§ **INSTRUCTIONS FOR THE TASK**: Only the lines from the one holding "Figure 3. Tested fibers: MCF-7 and" to the end of the data should be echoed, exactly as they appear, minus the pictures.

§ **TASK INPUT**:

::::::::::

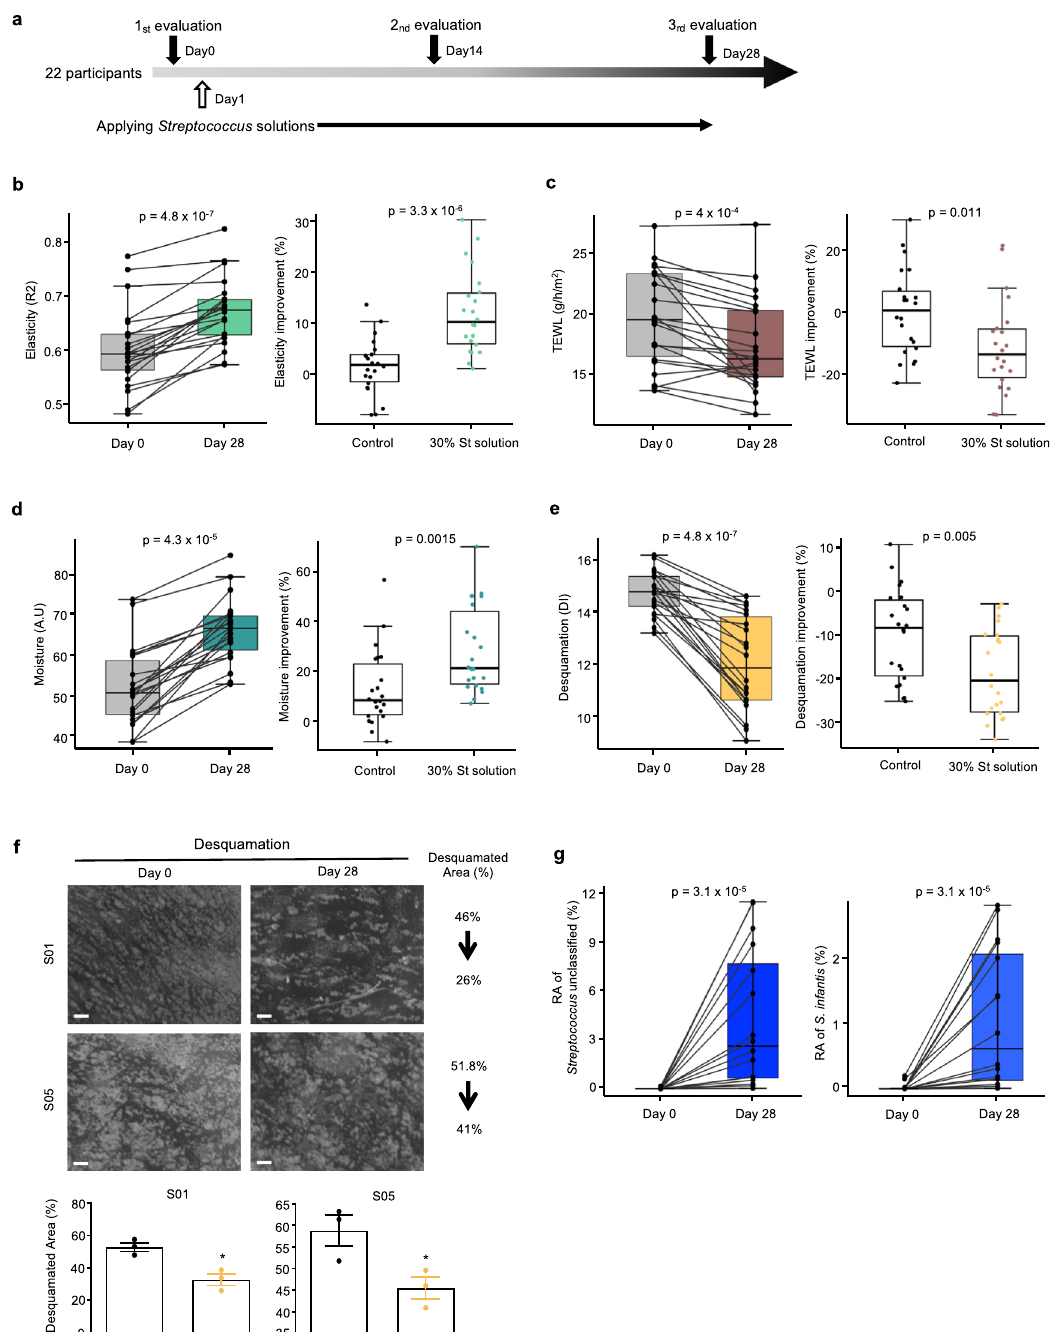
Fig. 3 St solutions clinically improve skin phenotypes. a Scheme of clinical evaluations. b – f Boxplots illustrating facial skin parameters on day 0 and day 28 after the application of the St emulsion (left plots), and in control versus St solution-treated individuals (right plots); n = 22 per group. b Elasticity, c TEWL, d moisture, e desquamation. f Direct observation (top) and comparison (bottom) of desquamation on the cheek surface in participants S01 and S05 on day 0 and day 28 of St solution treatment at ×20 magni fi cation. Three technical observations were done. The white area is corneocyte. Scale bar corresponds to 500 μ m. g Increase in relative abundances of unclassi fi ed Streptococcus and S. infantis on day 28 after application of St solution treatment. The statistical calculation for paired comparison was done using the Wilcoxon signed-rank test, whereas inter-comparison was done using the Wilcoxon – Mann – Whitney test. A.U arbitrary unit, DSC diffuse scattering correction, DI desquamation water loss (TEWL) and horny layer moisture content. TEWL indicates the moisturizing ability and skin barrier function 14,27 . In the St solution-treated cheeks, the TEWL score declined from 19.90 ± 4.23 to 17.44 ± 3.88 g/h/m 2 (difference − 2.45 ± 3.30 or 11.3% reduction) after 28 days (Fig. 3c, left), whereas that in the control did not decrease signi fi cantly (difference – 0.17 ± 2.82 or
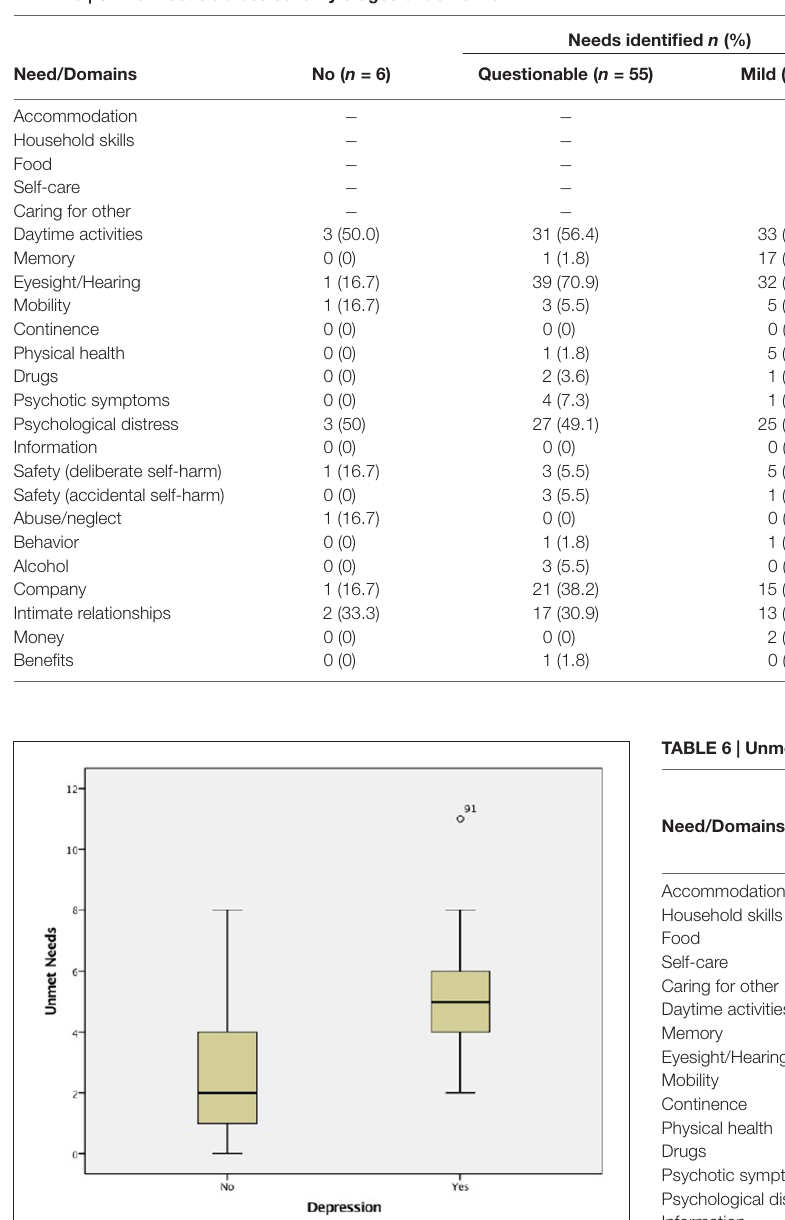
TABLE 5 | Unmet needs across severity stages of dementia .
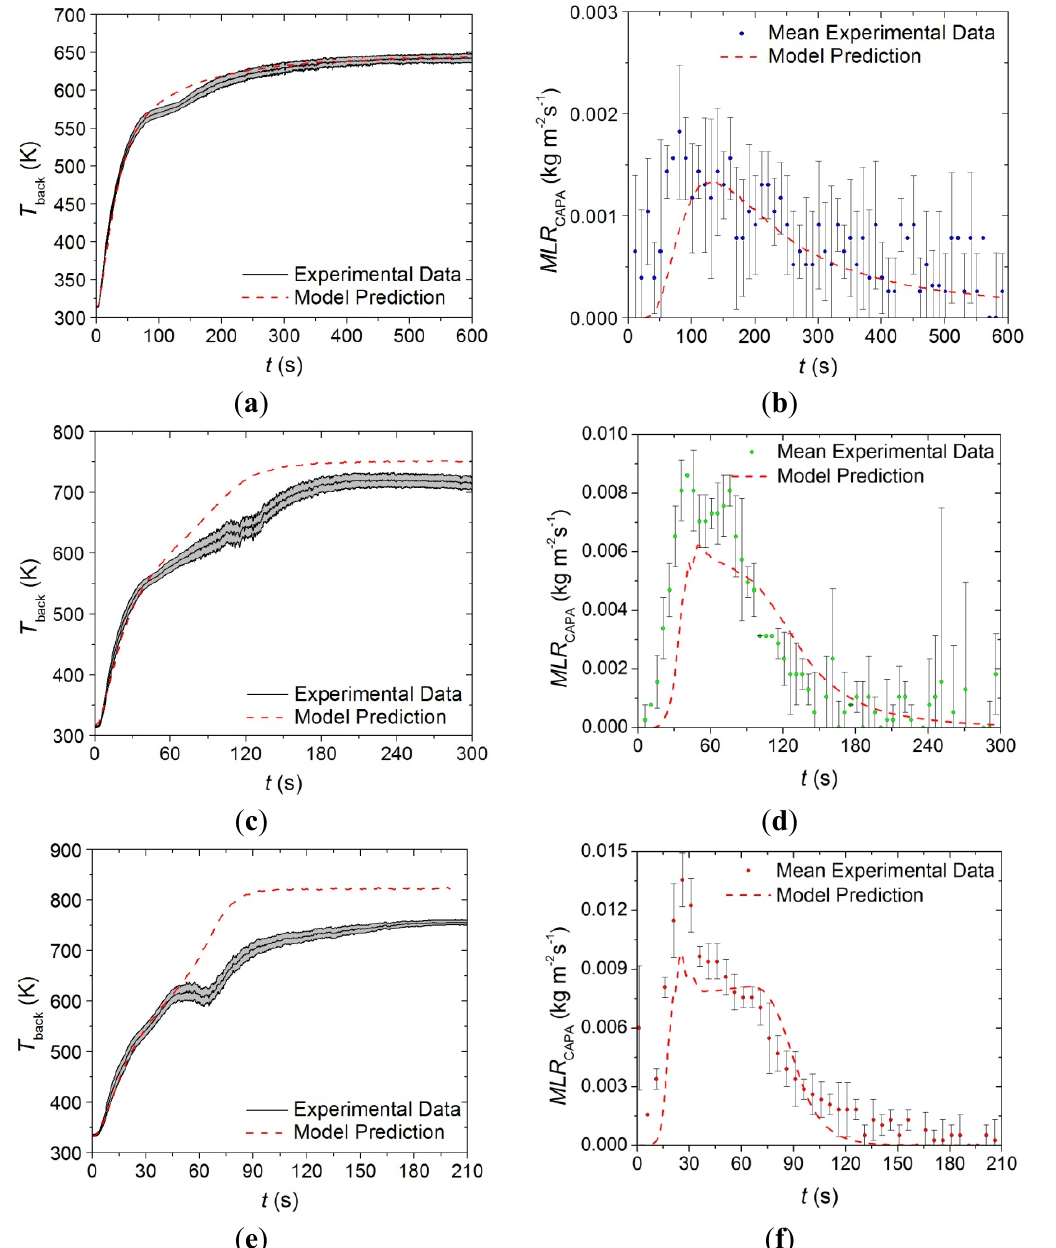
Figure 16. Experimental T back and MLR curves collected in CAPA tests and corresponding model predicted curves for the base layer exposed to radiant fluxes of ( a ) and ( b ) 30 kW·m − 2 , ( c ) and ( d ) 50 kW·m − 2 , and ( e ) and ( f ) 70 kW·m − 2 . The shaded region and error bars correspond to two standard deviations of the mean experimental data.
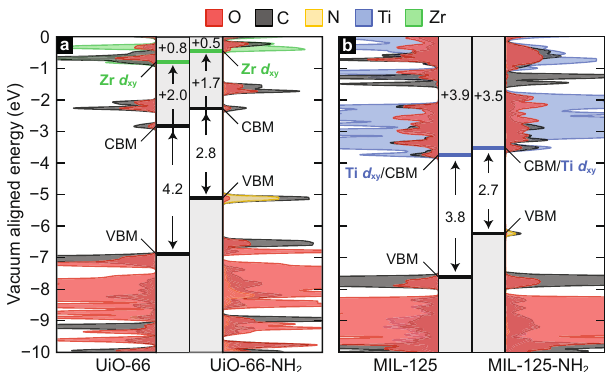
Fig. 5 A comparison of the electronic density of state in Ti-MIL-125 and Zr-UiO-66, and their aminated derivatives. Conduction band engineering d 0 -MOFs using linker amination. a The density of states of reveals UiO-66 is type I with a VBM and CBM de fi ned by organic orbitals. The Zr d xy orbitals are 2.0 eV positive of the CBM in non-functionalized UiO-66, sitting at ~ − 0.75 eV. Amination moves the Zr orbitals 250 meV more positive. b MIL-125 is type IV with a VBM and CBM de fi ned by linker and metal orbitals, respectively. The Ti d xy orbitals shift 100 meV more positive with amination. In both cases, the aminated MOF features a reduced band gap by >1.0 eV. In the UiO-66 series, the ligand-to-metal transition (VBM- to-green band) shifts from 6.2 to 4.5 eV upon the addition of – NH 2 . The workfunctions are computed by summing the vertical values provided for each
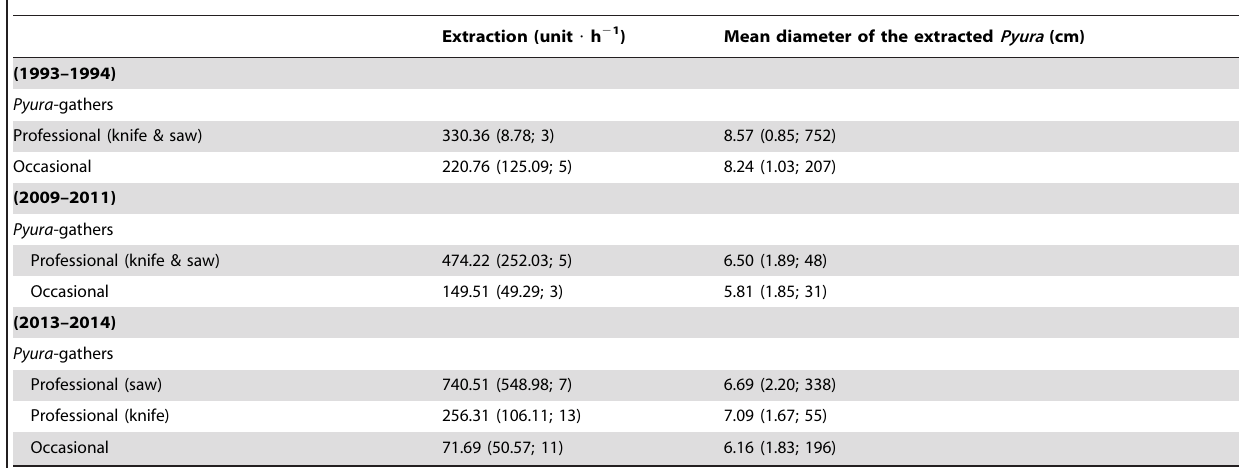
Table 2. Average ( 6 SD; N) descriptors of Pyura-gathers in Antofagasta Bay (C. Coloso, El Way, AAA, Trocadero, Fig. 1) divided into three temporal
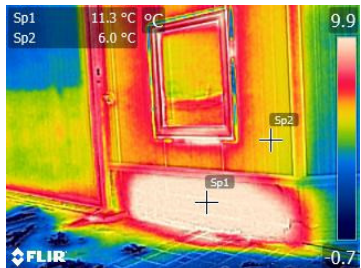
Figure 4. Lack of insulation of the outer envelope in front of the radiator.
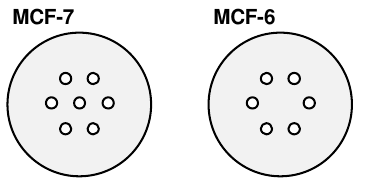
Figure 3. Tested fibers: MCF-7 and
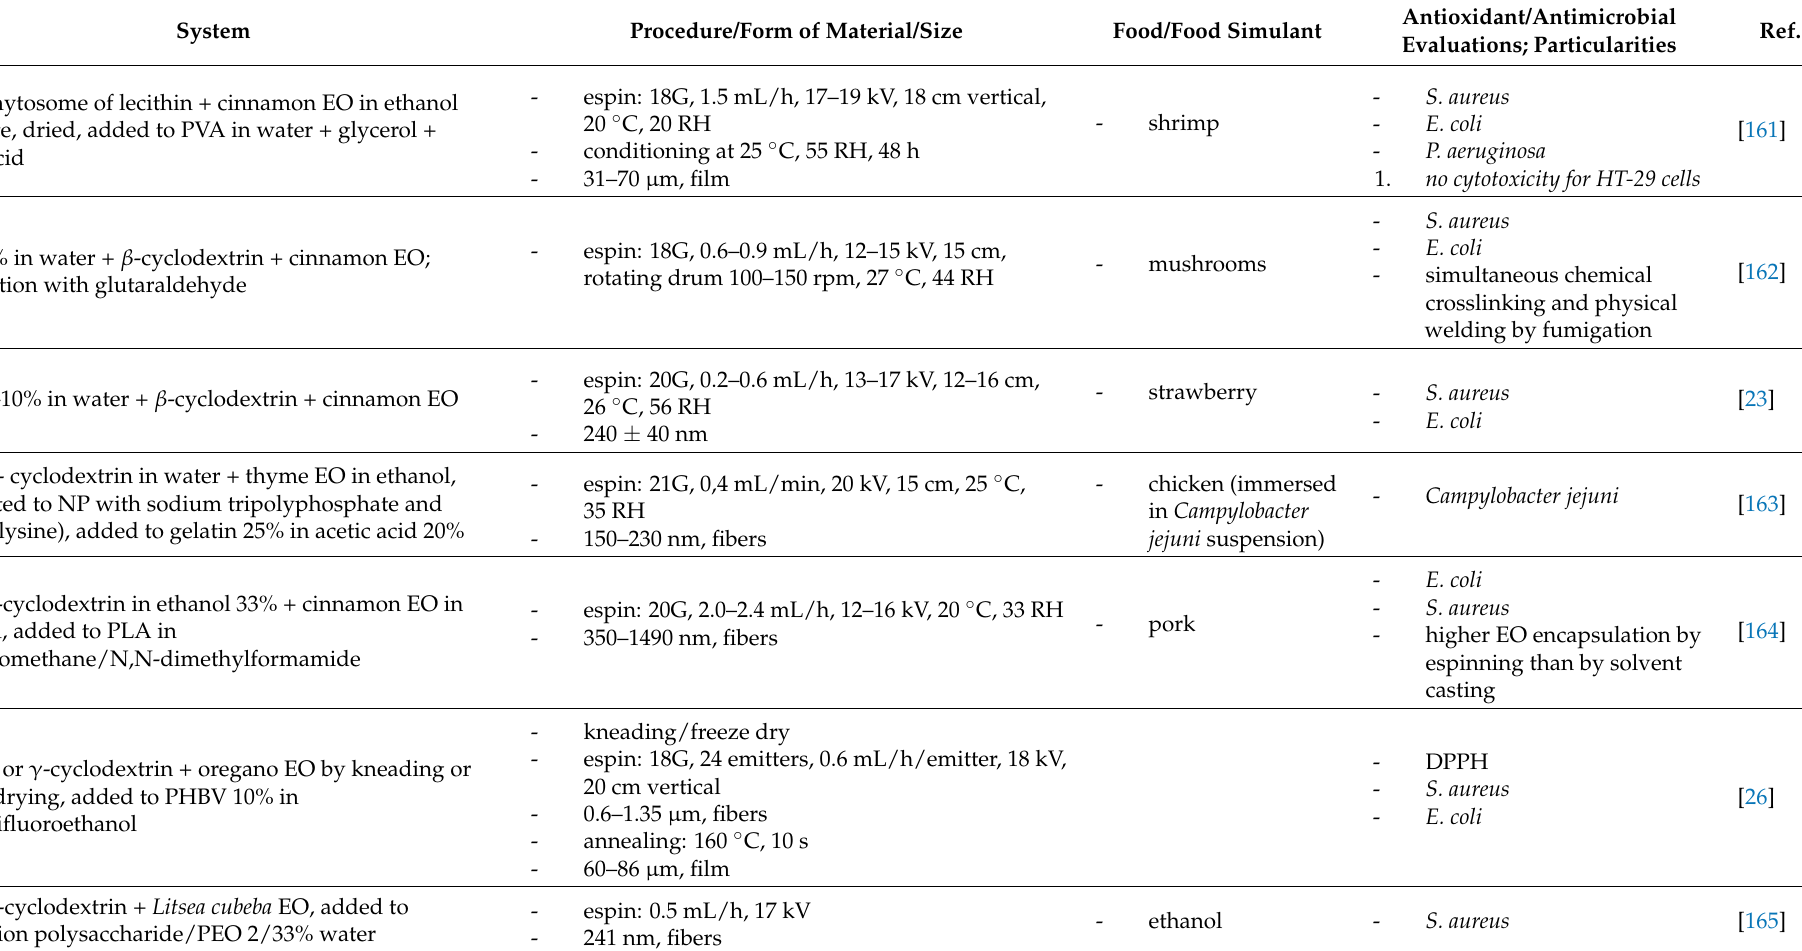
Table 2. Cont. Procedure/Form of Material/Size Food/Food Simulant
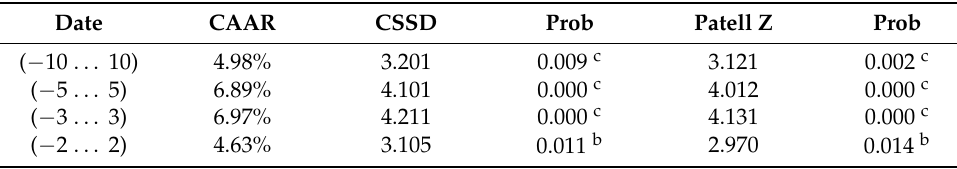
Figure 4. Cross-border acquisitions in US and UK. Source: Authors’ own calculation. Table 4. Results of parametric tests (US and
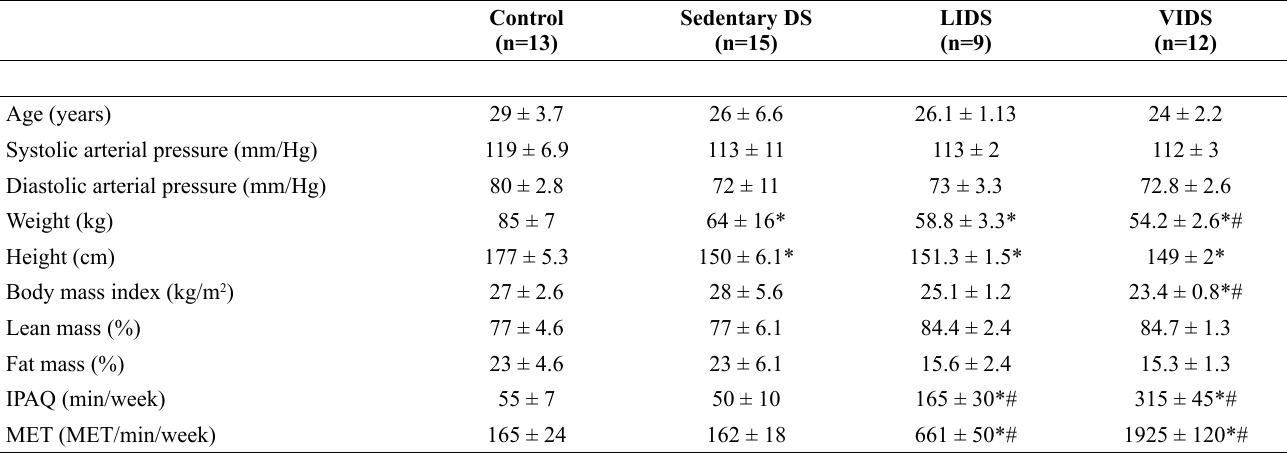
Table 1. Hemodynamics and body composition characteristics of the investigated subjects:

::::::::::

§ **RESPONSE TO THE TASK**:
Figure 3. Tested fibers: MCF-7 and
Table 2. Cont. Procedure/Form of Material/Size Food/Food Simulant
Figure 4. Cross-border acquisitions in US and UK. Source: Authors’ own calculation. Table 4. Results of parametric tests (US and
Table 1. Hemodynamics and body composition characteristics of the investigated subjects:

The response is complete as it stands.